I think it's important to keep in mind who one is talking to, and what differences one has with one another. Ray is making a big deal over whitewashing to people that have already heard the arguments and made up their minds. Reiterating the same points with inflated pathos isn't going to convince people; it's going to get people to stop listening entirely. I'd love to have a conversation about the subject, just not with a brick wall. I intentionally didn't address half of his post because I recognized that it'd be futile to do so; instead I'm trying pick at the parts I do think are worthy of back and forth dialogue. It's not going very well.
FreakyFilmFan4ever wrote:Ray, on the other hand, seems to know intent of the director and of "Hollywood." (Hollywood is a collection of buildings that make up a city that houses businesses with wildly different agendas, and therefore has no single unified intent other than to profit from the masses.)
As someone who lives in Hollywood, and who also has entry level knowledge of the film industry, I can attest to this. (yay, anecdotes!) I've worked a couple sets, one of my roommate has had a successful career as a film producer and cinematographer for over ten years, and my other roommate runs film a film festival and produces a little as well. Ray's impression of Hollywood has bits of truth in it, but it's essentially an amalgamation of what people gossip and outrage about on the Internet. The thing is that Hollywood is not the Illuminati. It's not as in control as people think it is, mostly because it's not a single entity; like Freaky says, it's a collection of businesses seeking profit by selling entertainment, and each is in competition with each other and trying to maximize their profits by putting their thumbs on the metaphorical pulse of mainstream audiences, gauging the collective consciousness via dollar bills.

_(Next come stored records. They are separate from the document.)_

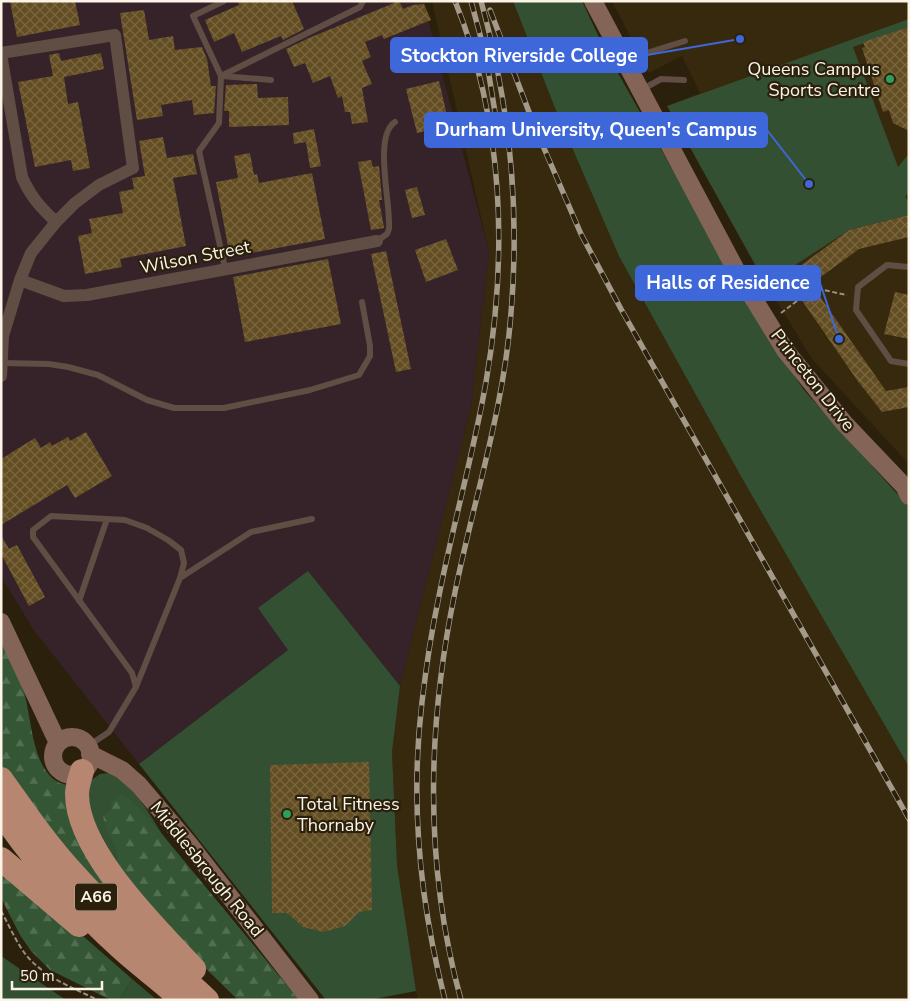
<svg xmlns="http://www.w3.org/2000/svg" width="910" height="1001" font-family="'Nunito Sans',sans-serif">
  <defs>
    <pattern id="forest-firs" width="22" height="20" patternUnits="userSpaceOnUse" patternTransform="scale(1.25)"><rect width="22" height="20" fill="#345635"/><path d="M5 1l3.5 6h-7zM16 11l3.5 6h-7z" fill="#526f52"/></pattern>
    <pattern id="building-cross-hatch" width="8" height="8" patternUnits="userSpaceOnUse" patternTransform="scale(1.25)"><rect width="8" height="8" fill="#634d22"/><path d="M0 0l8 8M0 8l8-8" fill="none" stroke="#7a6742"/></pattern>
  </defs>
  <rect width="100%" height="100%" fill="#2b200c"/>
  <path fill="#37290d" d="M432,1h81l42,107 65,148 289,511v233h-491l-2,-9 -19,-126 -5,-113 8,-66 71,-279 18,-155z
    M612,1h297v463l-97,-105 -59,-97 -86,-156 33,-13 -18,-37 -33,17z"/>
  <path fill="#36232a" d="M1,1h422l66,251 -18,155 -71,279 -92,-115 -20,79 -149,114 -106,-135 -32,-53z"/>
  <path fill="#335033" d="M513,1h69l23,49 159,282 40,58 104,116 1,261 -167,-289 -123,-222 -64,-148z
    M909,19v8l-56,20 45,120 9,-11 2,1v36l-4,3 4,7v12l-60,15 -83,54 -99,-178z
    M308,571l92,115 -8,66 5,113 19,126 -47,9h-43l-187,-236 149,-114 -30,-42z
    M110,773c25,13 41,43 55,66l-13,-17 -41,-12 -1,28 11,20 -8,3 -26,-54 3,-26 10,-7z
    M1,956l65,44h-65z
    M132,979l25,21h-38z"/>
  <path fill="url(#forest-firs)" d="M1,636c8,17 17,35 22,53 9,26 8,81 37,94 3,1 8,2 11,3l76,142 -68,-58 -78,-103z
    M121,795l7,3 24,24 147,178h-61l-47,-46 -78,-93 7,-3 -10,-20 -7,-21 8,-7v-8z
    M1,864l131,115 -13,21h-8l-61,-30 -19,-19 -11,-16 -19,-37z"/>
  <path fill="url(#building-cross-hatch)" d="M10,1h65l5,24 -63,12z
    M238,1h54l12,28 -21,11 -2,-4 -39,16 -8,-19 -20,9 -9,-22 34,-15z
    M399,1l4,8 10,-4 11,-1 7,16 -47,19 -2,-4 -17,7 6,15 -9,4 10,23 -10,4 6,34 -16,2 -2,-12h-5l-3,-16 -4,2 -8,-22 -17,7 -8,-20 -11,4 -8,-18 23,-11z
    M144,10l5,30 24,-4 2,14 27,-3 5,12 4,27h5l-2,27 -20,2 -2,-15 -31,5 2,11 -26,4 -17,-107z
    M909,27v104l-16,-8 -4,-13 -6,2 -21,-64 3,-1 -2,-5z
    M59,53l2,8 40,-8 3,16 -40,8 4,27 10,-2 12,66 -17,3 -2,-11 -36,7 -17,-85 35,-6 -4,-21z
    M439,81l13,56 -11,2 -3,-11 -21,5 -11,-44z
    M257,84l1,14 30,-1 1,28 -60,2v-16h-5l2,-26z
    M314,129l7,37 -11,2 -4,-26 -12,2 -1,-11z
    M163,137l4,21 26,-4 4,20 -24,4 13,68 -66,13 2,8 -37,7 -7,-38 14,-3 -3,-14 34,-6 -4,-21 15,-3 -2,-11 13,-2 -6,-35z
    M250,153l4,22 3,-1 2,9 53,-10 13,66 -95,18 -14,-75 22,-4 -4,-22z
    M371,160l2,7 6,-1 3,34h-3l5,28 -13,2 -13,-68z
    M417,187l8,28 -13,3 -7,-28z
    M909,215v22l-50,12 -48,35 -12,-17 50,-37z
    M446,239l12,31 -32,12 -11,-32z
    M386,251l25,118 -15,3 -25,-118z
    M328,259l13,65 -96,18 -12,-65z
    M814,288l72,103 23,-4v20l-27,5 -25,-32 -56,-81z
    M895,292l14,3v44l-25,-5z
    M86,432l26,44 -37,22 -8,-13 -66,40v-66l34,-21 6,10 9,-6 2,4 16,-9 2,4z
    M1,535l8,14 8,-4 28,52 -16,9 -28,-52z
    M369,762l3,148 -13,2 -14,14 -21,6 -21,-5 -16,-14h-15l-2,-148z"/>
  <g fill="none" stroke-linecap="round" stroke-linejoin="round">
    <path stroke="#999080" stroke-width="2" stroke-dasharray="5 2.5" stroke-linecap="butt" d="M781,313l33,-25 33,7
      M1,911c8,14 15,31 25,44 18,22 47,33 72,45"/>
    <path stroke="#604d44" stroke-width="6" d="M224,1l-31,15 28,60 -2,47 -20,28 26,117
      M626,62l14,-7 45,-14
      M221,76l139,-69 3,-6
      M222,76l49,4
      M641,90l20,-11 23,1
      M377,241l10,-7 2,-5c2,-26 -16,-93 6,-107
      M909,267l-22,-2 -29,22 -2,23 35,51 18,3
      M2,363l47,1 19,3 30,8 49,25 27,8h50l86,-18 49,-15 11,-19v-10l-8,-44
      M180,578l71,-46 61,-13
      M79,601l28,-82
      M88,746l21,-14 27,-45 -4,-14 -99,-136v-7l18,-14 74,4 22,8 21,12 13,10 3,13 -4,15 -44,109"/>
    <path stroke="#604d44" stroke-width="12" d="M1,53l114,-18 18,133 -34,17 -24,18 -19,19 -25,31 -11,27 -17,56 -2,40
      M1,54l21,123c9,20 18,30 34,45
      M20,280l44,16 23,-1 290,-54"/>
    <path stroke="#836456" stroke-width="18" d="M593,1l143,269 49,80 59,73 60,63 5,10
      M1,622l57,121
      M53 756a19 19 0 1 1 38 0a19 19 0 1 1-38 0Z
      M90,754l32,16 17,15 50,59 121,156"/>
    <path stroke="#b68670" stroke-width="24" d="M82,771c-2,7 -5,16 -5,23 0,58 80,135 117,175
      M1,779c23,32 45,65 72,94 41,46 89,85 134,127
      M1,812c34,51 77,97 122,138 19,17 40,32 59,50
      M1,859l78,66"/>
    <defs>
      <path id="rail" d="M471,1l15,56 13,80
        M490,10l44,115 47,109 40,75 288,510
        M445,1000c-25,-97 -35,-199 -23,-298 4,-34 9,-68 16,-101 14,-73 35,-145 48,-219 22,-127 18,-260 -31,-381
        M461,1000c-37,-134 -34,-273 -6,-408 19,-93 49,-184 56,-279 9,-104 -2,-211 -30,-312"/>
    </defs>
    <use href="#rail" stroke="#a39a8a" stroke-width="5.5"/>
    <use href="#rail" stroke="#2b200c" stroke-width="4" stroke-dasharray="11" stroke-linecap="butt"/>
  </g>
  <g fill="#2e9e5b" stroke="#2b200c" stroke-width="2">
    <circle cx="890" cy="79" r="5"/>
    <circle cx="287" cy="814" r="5"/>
  </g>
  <g text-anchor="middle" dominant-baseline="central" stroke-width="4.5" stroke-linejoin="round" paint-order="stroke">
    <rect fill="#2b200c" stroke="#bdb4a5" stroke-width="1" x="75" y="883.5" width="42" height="27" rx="4"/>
    <g font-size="16" font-weight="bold" fill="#fbf4e7">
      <text x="96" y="897">A66</text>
    </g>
    <g font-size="18" fill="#fbf4e7" stroke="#2b200c" text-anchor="end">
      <text x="880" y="69">Queens Campus<tspan x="880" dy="21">Sports Centre</tspan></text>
      <text x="297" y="804" text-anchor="start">Total Fitness<tspan x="297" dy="21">Thornaby</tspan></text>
    </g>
    <g font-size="18" fill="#fbf4e7" stroke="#2b200c">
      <text transform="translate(195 257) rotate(-11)">Wilson Street</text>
      <text transform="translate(813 380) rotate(52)">Princeton Drive</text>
      <text transform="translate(207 869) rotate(51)">Middlesbrough Road</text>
    </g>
  </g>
  <path fill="none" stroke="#3e67da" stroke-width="2" d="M740 39L647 55M809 184L767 130M839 339L820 283"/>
  <g fill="#3e67da" stroke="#2b200c" stroke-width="2">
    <circle cx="740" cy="39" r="5"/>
    <circle cx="809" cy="184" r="5"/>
    <circle cx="839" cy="339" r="5"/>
  </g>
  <g fill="#3e67da" stroke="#3e67da" stroke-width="2">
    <rect x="391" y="38" width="256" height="34" rx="5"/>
    <rect x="425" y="113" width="342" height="34" rx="5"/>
    <rect x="636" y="266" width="184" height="34" rx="5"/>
  </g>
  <g font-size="19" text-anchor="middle" font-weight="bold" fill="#fff">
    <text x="519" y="62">Stockton Riverside College</text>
    <text x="596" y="136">Durham University, Queen's Campus</text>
    <text x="728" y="289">Halls of Residence</text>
  </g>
  <rect width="910" height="1001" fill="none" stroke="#fbf4e7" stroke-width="5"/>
  <path d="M12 981v8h90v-8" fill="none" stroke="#fbf4e7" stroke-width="2.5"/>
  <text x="20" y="981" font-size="15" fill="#fbf4e7" stroke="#2b200c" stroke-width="4" paint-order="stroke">50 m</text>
</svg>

Why was it that, after the popularity of CGI began, the stories of films began to suffer? Because CGI replaced the need for an interesting story in order to get people in theater seats, and it was also economical. However, eventually CGI got old, in multiple senses of the word, and it stopped being enough. People got sick of terrible movies that were essentially actors on a green screen interacting with invisible sets and characters. Eventually, in the last decade maybe, movies started putting more effort into storytelling, adaptations became more faithful to the source material (take superhero films for example), and finally, practical effects are starting to become popular again despite the cost. This is all thanks to the audiences speaking up with their money.
As for whitewashing: maybe it's a problem, but the only way to get that to change is to the influence the culture, not Hollywood itself. I don't personally see it as a prevalent problem currently; in fact I've seen major strides lately toward race and gender diversity in films (on screen at least) within the last five-ten years or so. I think if a franchise is inseparable from the culture that produced it then, yes, an American adaption should remain faithful to the race and culture of the characters. However, I also believe that American productions have little to no interest in producing such movies. Hollywood typically adapts stories that are universal enough to localize or at least appeal to mainstream audiences, which is exactly what I believe the case to be with GitS.
So again, to make myself clear, I have absolutely no problem with the Major being played by ScarJo, in fact I'm a little giddy because it's ScarJo specifically (if I had to pick a celeb crush, probably her, just saying). The fact that she and Batou at the token whites of the group amuses me, and I'm very glad the rest of Section 9 is quite diverse and is for the most part spot-on accurate to how they appear in the anime. What I've seen so far pleases me, but I'll wait until the film comes out to decide if the film is good or not. Again, if it's a terrible film, will it have mattered if the Major was played by an asian? At least with ScarJo, even if the film sucks, it'll make some of it's money back; she's basically insurance.